§ CHALLENGES
A – Please retype the part of the workshop report that begins at "Immediately after, the" and ends after "and community leadership.", keeping every word and punctuation mark unchanged.
B – Name every group of people that the workshop report says the Gothenburg workshops brought into the same room.

§ READING TEXT
┄┄┄┄┄┄┄┄┄┄
When the WATERFRONTS consortium gathered in Gothenburg this October, on the last day, Götaland Engineering hosted two back-to-back sessions that shaped the policy and advocacy backbone of the project. Unlike traditional policy labs, these workshops brought artists, engineers, policymakers, and community practitioners into the same room, not to debate, but to imagine.

Our approach was simple: start from lived experience, surface anxieties, and then build strategies for change. As one participant said early in the session, “You can feel like you’re crazy caring about climate change.” The workshop created space for that feeling to be acknowledged, translated, and ultimately transformed.


Policy workshop: From concerns to commitments

We began by creating policy-maker personas for small hand crafted zines; imagined officials whose priorities, blind spots, and anxieties echoed real ones. We then captured themes like food waste, lack of transparency, local produce politics, and uneven municipal systems. One participant summed up the challenge bluntly: “Every municipality has a different system, trust comes by foot and leaves by horse.”

The policy drafts developed that day centered on:

  • improving clarity and accessibility of local environmental information

  • supporting circular food systems

  • strengthening cross-country sharing of effective strategies

  • integrating eco-anxiety into local climate policies as a recognised public need


Advocacy workshop: From statements to stories

Immediately after, the room shifted from policy logic to advocacy voice, capturing urgency, humor, and vulnerability. The resulting pieces became visual arguments for care, transparency, and community leadership.
┄┄┄┄┄┄┄┄┄┄
§ DATA BLOCK
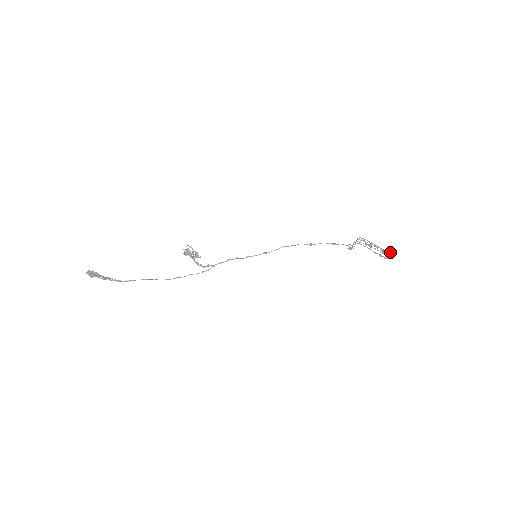
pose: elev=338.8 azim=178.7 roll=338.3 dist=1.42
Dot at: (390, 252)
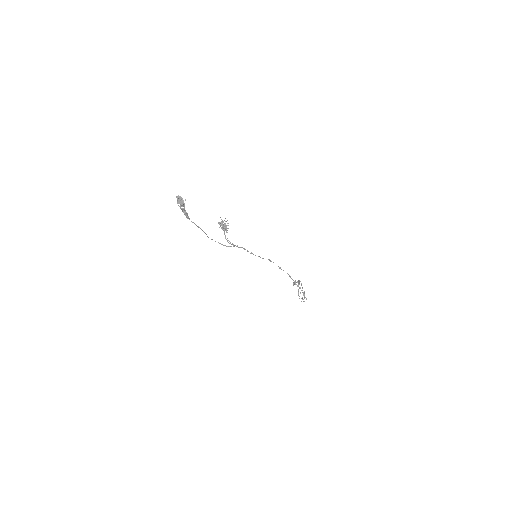
Dot at: occluded
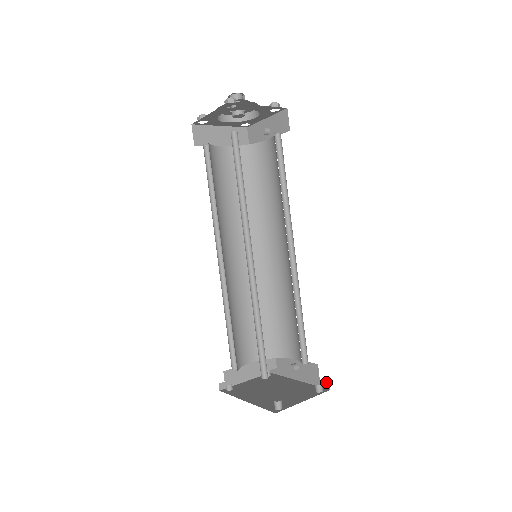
┄┄┄┄┄┄┄┄┄┄
§ FULL ANSWERS
A –
Immediately after, the room shifted from policy logic to advocacy voice, capturing urgency, humor, and vulnerability. The resulting pieces became visual arguments for care, transparency, and community leadership.

B – Artists, engineers, policymakers, and community practitioners.